American political cartoonist

Mark Fiore is an American political cartoonist specializing in Flash-animated editorial cartoons. He won a Pulitzer Prize in 2010, the first ever for cartoon that did not appear in print.

== Career ==
The Wall Street Journal called Fiore "the undisputed guru" of his editorial cartoon niche.

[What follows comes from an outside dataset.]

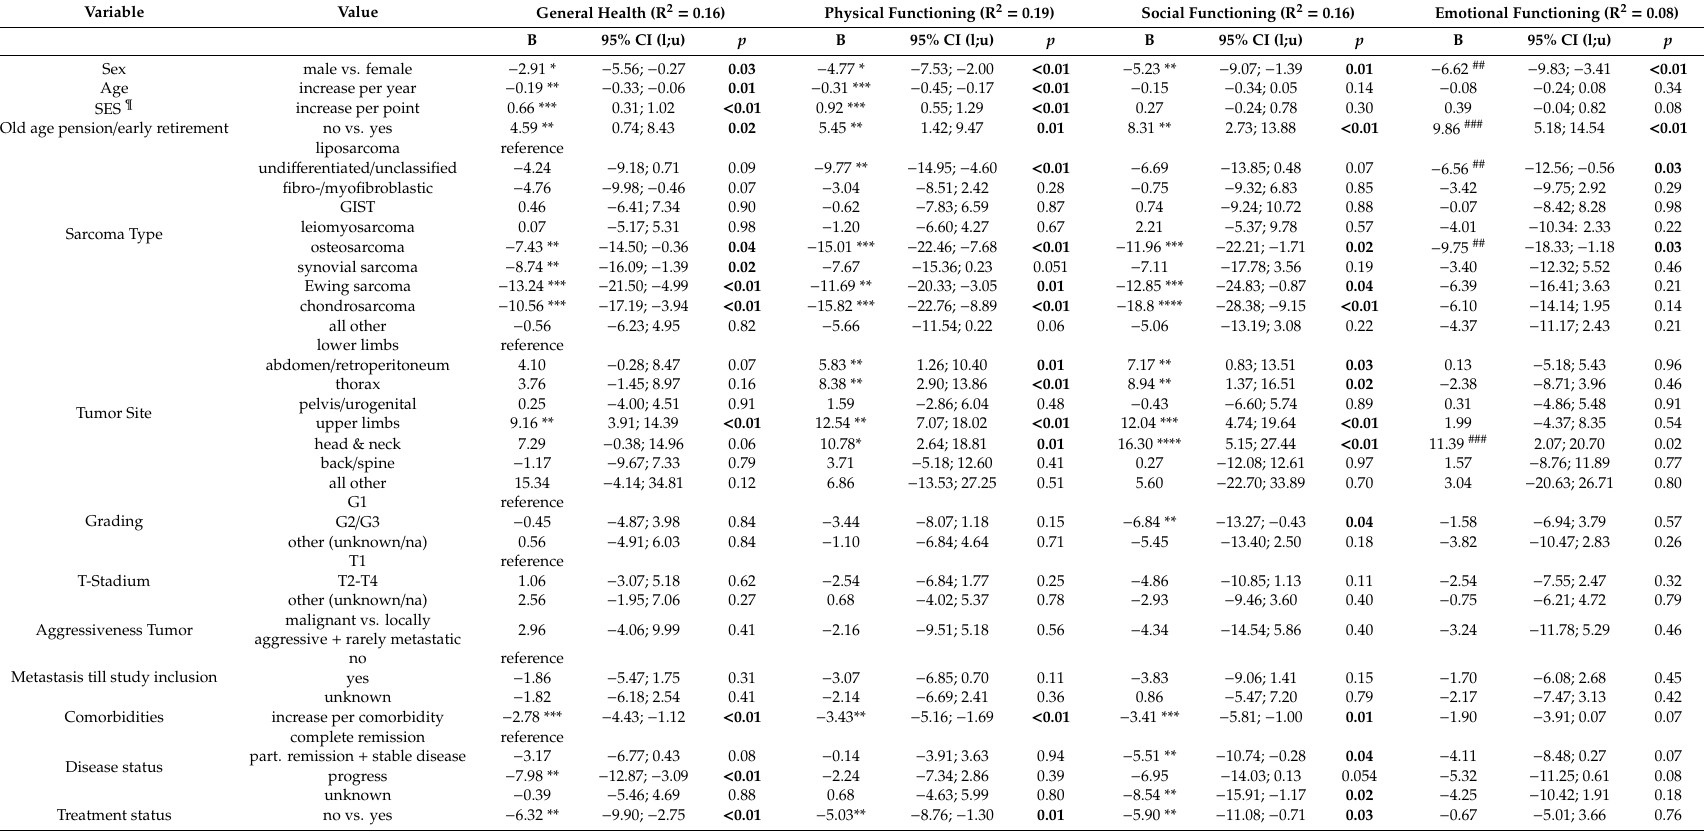
Table 3. Results of the multivariable linear regression. # no di ff erence; ## small di ff erence; ### moderate di ff erence (Osoba 1998). * trivial di ff erence; ** small di ff erence; *** medium di ff erence; **** large di ff erence (Cocks 2011); ¶ 35 values imputed. For continuous variables we compared: Age: 50-year di ff erence. SES: 18-point di ff erence; Comorbidities: 4-point di ff erence. Significant Di ff erences: bold. R 2 = coe ffi cient of determination; B = non-standardized regression coe ffi cient (indicating a B point increase or decrease in the respective QoL scale); 95% CI (lower;upper): 95% confidence interval; p = p -value; na: not applicable; RT: radio therapy; CT: chemo therapy; SES: socioeconomic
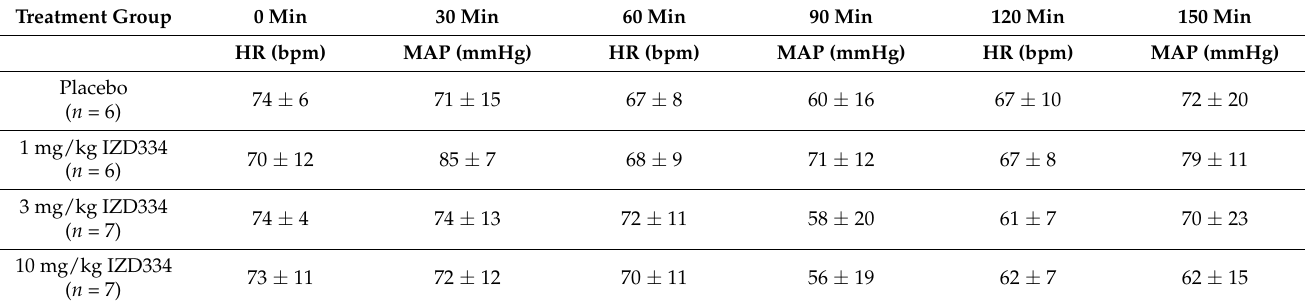
Table A2. Pharmacokinetic parameters and intravenous (IV) and oral (PO) concentration time profiles of IZD334 in pigs ( n = 3). Abbreviations: T1/2, half-life; MRT0-inf, mean residence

Fiore lives in San Francisco, California, and his cartoons have appeared in numerous American papers and a number of web sites. He studied political science at Colorado College and was a staff cartoonist for the San Jose Mercury News. He left newspapers for animated online comics in 2001, and he currently makes animated editorial cartoons for his web site markfiore.com, from which he also sells DVDs of his cartoons. He is a member of the Association of American Editorial Cartoonists.

Fiore's comics were included in Ted Rall's Attitude 3: The New Subversive Online Cartoonists, along with other web-comics such as Dinosaur Comics, Diesel Sweeties, Fetus-X, and The Perry Bible Fellowship. In their review of Attitude 3, the American Library Association's Booklist called Fiore's cartoons a standout for their "unique and personal" vision.

==Recurring characters==
In some of his Flash cartoons, Fiore makes use of several characters more than once. Some of those characters include:

- Suzie Newsykins
- Dogboy & Mr. Dan—an anthropomorphic dog chats who with his friend Mr. Dan, who is rabidly conservative
- Buster Bunker The Friendly Nuke—a nuke
- Knuckles—a slow man in an executioner's mask who loves torturing Guantanamo prisoners
- Flamey McGassy
- Ouchie—a talking bandaid
- Captain Killmore
- Snuggly the Security Bear—a rather sadistic teddy bear who puts a positive spin on domestic spying and wiretaps
- Right-wing Ralphie—a squat lawyer with pixie wings who fights for homosexuals to gain restitution for being "forced" into marriage; after the passage of California's Proposition 8, Ralphie celebrates the "protection of heterosexual marriage"; he is a caricature of Ralph Reed, the former Religious Right leader
- Buzzie the Fly—a Cajun fly who updates the nation on the New Orleans reconstruction, especially the living conditions of Hurricane Katrina refugees

== Awards ==

Fiore was awarded an Online Journalism Award by the Online News Association and the Columbia University Graduate School of Journalism. He was nominated for the National Cartoonist Society New Media Award in 2000 and he won it for 2001 and 2002. He also won the 2005 Robert F. Kennedy Journalism Award in the category of cartoons.

===Pulitzer Prize===
Fiore won the 2010 Pulitzer Prize for Editorial Cartooning. He is the first cartoonist to win an editorial cartooning Pulitzer for an entry of entirely online animations, and his winning work appears on SFGate.com, the San Francisco Chronicle web site. The Pulitzer Prize committee, in a statement, said that "his biting wit, extensive research and ability to distill complex issues [on the web site] set a high standard for an emerging form of commentary."